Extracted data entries
'''
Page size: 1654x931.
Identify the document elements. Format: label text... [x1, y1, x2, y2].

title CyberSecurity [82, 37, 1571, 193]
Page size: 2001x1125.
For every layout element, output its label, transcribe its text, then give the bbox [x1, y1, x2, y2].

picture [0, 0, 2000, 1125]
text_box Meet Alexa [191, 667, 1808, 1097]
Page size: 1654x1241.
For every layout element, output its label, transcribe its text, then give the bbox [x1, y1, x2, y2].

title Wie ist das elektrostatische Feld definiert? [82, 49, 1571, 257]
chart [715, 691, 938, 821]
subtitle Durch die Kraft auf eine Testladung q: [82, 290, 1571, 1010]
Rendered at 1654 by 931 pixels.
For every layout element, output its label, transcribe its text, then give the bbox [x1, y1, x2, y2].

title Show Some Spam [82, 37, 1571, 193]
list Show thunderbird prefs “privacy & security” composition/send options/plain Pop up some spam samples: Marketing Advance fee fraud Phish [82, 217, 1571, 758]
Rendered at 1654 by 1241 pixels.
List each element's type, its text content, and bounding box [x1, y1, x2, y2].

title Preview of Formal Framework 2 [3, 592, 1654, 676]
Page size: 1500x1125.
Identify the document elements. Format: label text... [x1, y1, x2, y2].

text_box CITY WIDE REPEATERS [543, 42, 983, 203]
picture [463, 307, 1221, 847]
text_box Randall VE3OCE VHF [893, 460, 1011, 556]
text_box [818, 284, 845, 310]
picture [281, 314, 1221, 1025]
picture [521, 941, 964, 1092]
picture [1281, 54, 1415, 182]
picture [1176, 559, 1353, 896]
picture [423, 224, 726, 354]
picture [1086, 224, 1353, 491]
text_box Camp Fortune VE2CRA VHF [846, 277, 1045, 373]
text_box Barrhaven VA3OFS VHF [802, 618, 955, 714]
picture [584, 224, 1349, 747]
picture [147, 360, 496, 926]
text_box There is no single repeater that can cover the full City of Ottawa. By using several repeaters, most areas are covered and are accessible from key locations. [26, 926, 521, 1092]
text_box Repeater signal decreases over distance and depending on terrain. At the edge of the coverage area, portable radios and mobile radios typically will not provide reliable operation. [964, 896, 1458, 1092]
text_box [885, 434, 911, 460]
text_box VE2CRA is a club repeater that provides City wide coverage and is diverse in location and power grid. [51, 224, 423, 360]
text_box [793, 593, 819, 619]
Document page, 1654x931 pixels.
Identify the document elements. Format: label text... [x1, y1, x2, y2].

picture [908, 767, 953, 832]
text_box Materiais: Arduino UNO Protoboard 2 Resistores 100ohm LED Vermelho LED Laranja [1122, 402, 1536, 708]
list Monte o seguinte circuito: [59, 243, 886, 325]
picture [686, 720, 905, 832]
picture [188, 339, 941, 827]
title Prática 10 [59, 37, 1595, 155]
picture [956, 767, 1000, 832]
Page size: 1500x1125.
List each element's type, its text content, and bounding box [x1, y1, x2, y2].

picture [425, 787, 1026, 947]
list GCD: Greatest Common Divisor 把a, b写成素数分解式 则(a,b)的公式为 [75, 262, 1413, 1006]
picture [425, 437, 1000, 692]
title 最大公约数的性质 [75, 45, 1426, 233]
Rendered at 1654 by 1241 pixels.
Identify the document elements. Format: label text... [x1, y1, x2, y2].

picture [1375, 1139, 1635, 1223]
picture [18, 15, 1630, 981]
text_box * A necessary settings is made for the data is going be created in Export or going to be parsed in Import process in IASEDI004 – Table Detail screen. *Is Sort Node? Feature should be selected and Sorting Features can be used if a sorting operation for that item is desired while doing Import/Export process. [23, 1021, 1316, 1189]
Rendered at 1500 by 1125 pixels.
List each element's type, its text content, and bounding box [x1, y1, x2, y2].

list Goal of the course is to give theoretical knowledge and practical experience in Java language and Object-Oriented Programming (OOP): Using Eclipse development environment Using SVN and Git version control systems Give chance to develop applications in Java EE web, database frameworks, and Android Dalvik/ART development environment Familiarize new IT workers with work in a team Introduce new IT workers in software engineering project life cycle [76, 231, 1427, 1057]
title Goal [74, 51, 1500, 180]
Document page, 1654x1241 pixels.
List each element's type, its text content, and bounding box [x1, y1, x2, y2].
'''
Task:
Write out every line of the listing above word for word, with nothing changed.

The output:
Page size: 1654x931.
Identify the document elements. Format: label text... [x1, y1, x2, y2].

title CyberSecurity [82, 37, 1571, 193]
Page size: 2001x1125.
For every layout element, output its label, transcribe its text, then give the bbox [x1, y1, x2, y2].

picture [0, 0, 2000, 1125]
text_box Meet Alexa [191, 667, 1808, 1097]
Page size: 1654x1241.
For every layout element, output its label, transcribe its text, then give the bbox [x1, y1, x2, y2].

title Wie ist das elektrostatische Feld definiert? [82, 49, 1571, 257]
chart [715, 691, 938, 821]
subtitle Durch die Kraft auf eine Testladung q: [82, 290, 1571, 1010]
Rendered at 1654 by 931 pixels.
For every layout element, output its label, transcribe its text, then give the bbox [x1, y1, x2, y2].

title Show Some Spam [82, 37, 1571, 193]
list Show thunderbird prefs “privacy & security” composition/send options/plain Pop up some spam samples: Marketing Advance fee fraud Phish [82, 217, 1571, 758]
Rendered at 1654 by 1241 pixels.
List each element's type, its text content, and bounding box [x1, y1, x2, y2].

title Preview of Formal Framework 2 [3, 592, 1654, 676]
Page size: 1500x1125.
Identify the document elements. Format: label text... [x1, y1, x2, y2].

text_box CITY WIDE REPEATERS [543, 42, 983, 203]
picture [463, 307, 1221, 847]
text_box Randall VE3OCE VHF [893, 460, 1011, 556]
text_box [818, 284, 845, 310]
picture [281, 314, 1221, 1025]
picture [521, 941, 964, 1092]
picture [1281, 54, 1415, 182]
picture [1176, 559, 1353, 896]
picture [423, 224, 726, 354]
picture [1086, 224, 1353, 491]
text_box Camp Fortune VE2CRA VHF [846, 277, 1045, 373]
text_box Barrhaven VA3OFS VHF [802, 618, 955, 714]
picture [584, 224, 1349, 747]
picture [147, 360, 496, 926]
text_box There is no single repeater that can cover the full City of Ottawa. By using several repeaters, most areas are covered and are accessible from key locations. [26, 926, 521, 1092]
text_box Repeater signal decreases over distance and depending on terrain. At the edge of the coverage area, portable radios and mobile radios typically will not provide reliable operation. [964, 896, 1458, 1092]
text_box [885, 434, 911, 460]
text_box VE2CRA is a club repeater that provides City wide coverage and is diverse in location and power grid. [51, 224, 423, 360]
text_box [793, 593, 819, 619]
Document page, 1654x931 pixels.
Identify the document elements. Format: label text... [x1, y1, x2, y2].

picture [908, 767, 953, 832]
text_box Materiais: Arduino UNO Protoboard 2 Resistores 100ohm LED Vermelho LED Laranja [1122, 402, 1536, 708]
list Monte o seguinte circuito: [59, 243, 886, 325]
picture [686, 720, 905, 832]
picture [188, 339, 941, 827]
title Prática 10 [59, 37, 1595, 155]
picture [956, 767, 1000, 832]
Page size: 1500x1125.
List each element's type, its text content, and bounding box [x1, y1, x2, y2].

picture [425, 787, 1026, 947]
list GCD: Greatest Common Divisor 把a, b写成素数分解式 则(a,b)的公式为 [75, 262, 1413, 1006]
picture [425, 437, 1000, 692]
title 最大公约数的性质 [75, 45, 1426, 233]
Rendered at 1654 by 1241 pixels.
Identify the document elements. Format: label text... [x1, y1, x2, y2].

picture [1375, 1139, 1635, 1223]
picture [18, 15, 1630, 981]
text_box * A necessary settings is made for the data is going be created in Export or going to be parsed in Import process in IASEDI004 – Table Detail screen. *Is Sort Node? Feature should be selected and Sorting Features can be used if a sorting operation for that item is desired while doing Import/Export process. [23, 1021, 1316, 1189]
Rendered at 1500 by 1125 pixels.
List each element's type, its text content, and bounding box [x1, y1, x2, y2].

list Goal of the course is to give theoretical knowledge and practical experience in Java language and Object-Oriented Programming (OOP): Using Eclipse development environment Using SVN and Git version control systems Give chance to develop applications in Java EE web, database frameworks, and Android Dalvik/ART development environment Familiarize new IT workers with work in a team Introduce new IT workers in software engineering project life cycle [76, 231, 1427, 1057]
title Goal [74, 51, 1500, 180]
Document page, 1654x1241 pixels.
List each element's type, its text content, and bounding box [x1, y1, x2, y2].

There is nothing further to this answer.